TASK INSTRUCTIONS: The records must be retyped exactly, with no pictures included.

WORKING DATA:
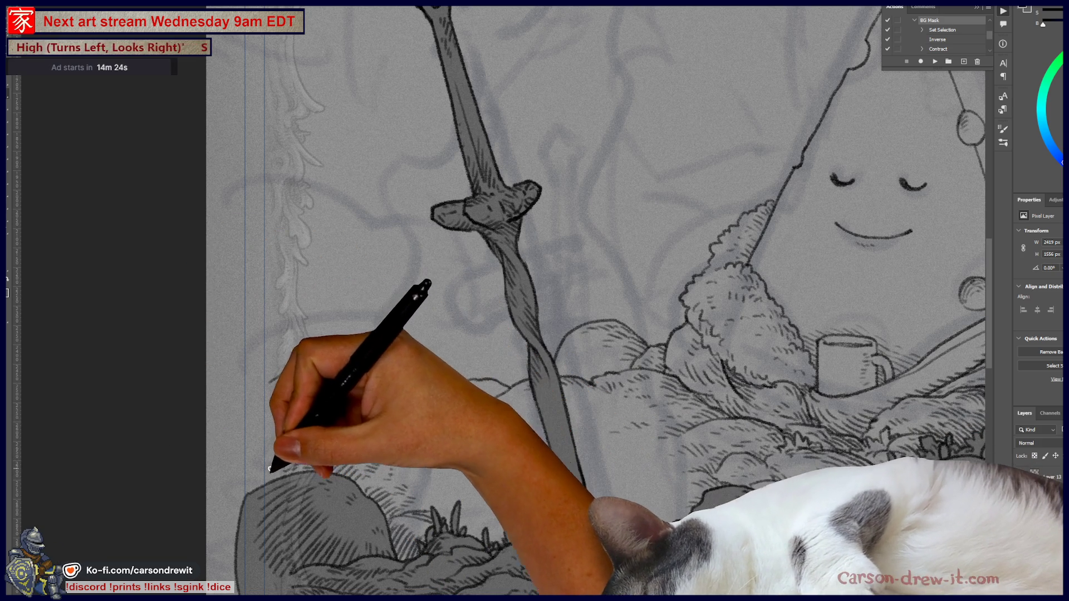
{"action": "mouse_move", "coordinate": [305, 358]}
{"action": "left_mouse_down"}
{"action": "mouse_move", "coordinate": [155, 424]}
{"action": "mouse_move", "coordinate": [95, 376]}
{"action": "mouse_move", "coordinate": [97, 301]}
{"action": "mouse_move", "coordinate": [199, 395]}
{"action": "mouse_move", "coordinate": [291, 425]}
{"action": "left_mouse_up"}
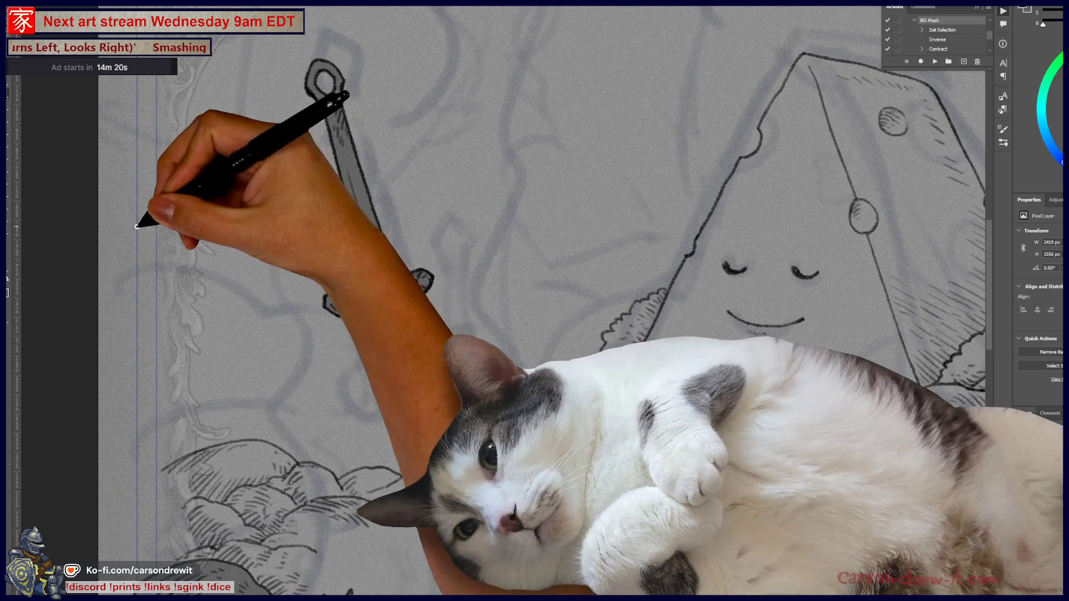
- Outline a new rock left of the sword and hatch shading onto it
{"action": "mouse_move", "coordinate": [149, 321]}
{"action": "left_mouse_down"}
{"action": "mouse_move", "coordinate": [210, 299]}
{"action": "mouse_move", "coordinate": [275, 341]}
{"action": "mouse_move", "coordinate": [305, 443]}
{"action": "left_mouse_up"}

RESULT OF THIS TASK:
{"action": "mouse_move", "coordinate": [305, 358]}
{"action": "left_mouse_down"}
{"action": "mouse_move", "coordinate": [155, 424]}
{"action": "mouse_move", "coordinate": [95, 376]}
{"action": "mouse_move", "coordinate": [97, 301]}
{"action": "mouse_move", "coordinate": [199, 395]}
{"action": "mouse_move", "coordinate": [291, 425]}
{"action": "left_mouse_up"}
- Outline a new rock left of the sword and hatch shading onto it
{"action": "mouse_move", "coordinate": [149, 321]}
{"action": "left_mouse_down"}
{"action": "mouse_move", "coordinate": [210, 299]}
{"action": "mouse_move", "coordinate": [275, 341]}
{"action": "mouse_move", "coordinate": [305, 443]}
{"action": "left_mouse_up"}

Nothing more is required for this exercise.